任务项 -
从给定文段中原样复制一段文字，起点为含有“public boolean triggerCheckpoint(CheckpointMetaData”的语句，终点为“checkpointMetrics = new CheckpointMetrics()”。

给定文段 -
+++++
Skip to content

Latest commit

 

History

History
470 lines (358 loc) · 20.6 KB

flink-checkpoint.md

File metadata and controls

470 lines (358 loc) · 20.6 KB

flink 的 Checkpoint

flink 的检查点机制是 flink 容错的保障,flink 会定期生成快照,快照会存储 StreamOperator 当前的状态,当 flink 应用重启的时候,可以从之前生成的快照中恢复之前的状态。flink 的 Checkpoint 有两种工作机制 —— EXACTLY_ONCE 和 AT_LEAST_ONCE,EXACTLY_ONCE 机制保证一条流记录只被消费一次,AT_LEAST_ONCE 机制的流元素可能会被消费多次

StreamTask 中与 Checkpoint 相关的部分

属性

// 状态 backend,使用它来创建检查点流以及一个 keyed state backend
protected StateBackend stateBackend;

// 异步快照 workers 使用的线程池
private ExecutorService asyncOperationsThreadPool;

triggerCheckpoint 方法

triggerCheckpoint 方法在 StreamTask.java 中有两个定义,triggerCheckpoint(CheckpointMetaData checkpointMetaData, CheckpointOptions checkpointOptions) 方法会被 TaskManager 调用,启用一个检查点

public boolean triggerCheckpoint(CheckpointMetaData checkpointMetaData, CheckpointOptions checkpointOptions) throws Exception {
	CheckpointMetrics checkpointMetrics = new CheckpointMetrics()
			.setBytesBufferedInAlignment(0L)
+++++
给定数据 -
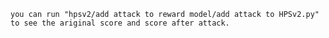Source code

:     you can run "hpsv2/add attack to reward model/add attack to HPSv2.py" to see the ariginal score and score after attack.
+++++
作答区 -
public boolean triggerCheckpoint(CheckpointMetaData checkpointMetaData, CheckpointOptions checkpointOptions) throws Exception {
	CheckpointMetrics checkpointMetrics = new CheckpointMetrics()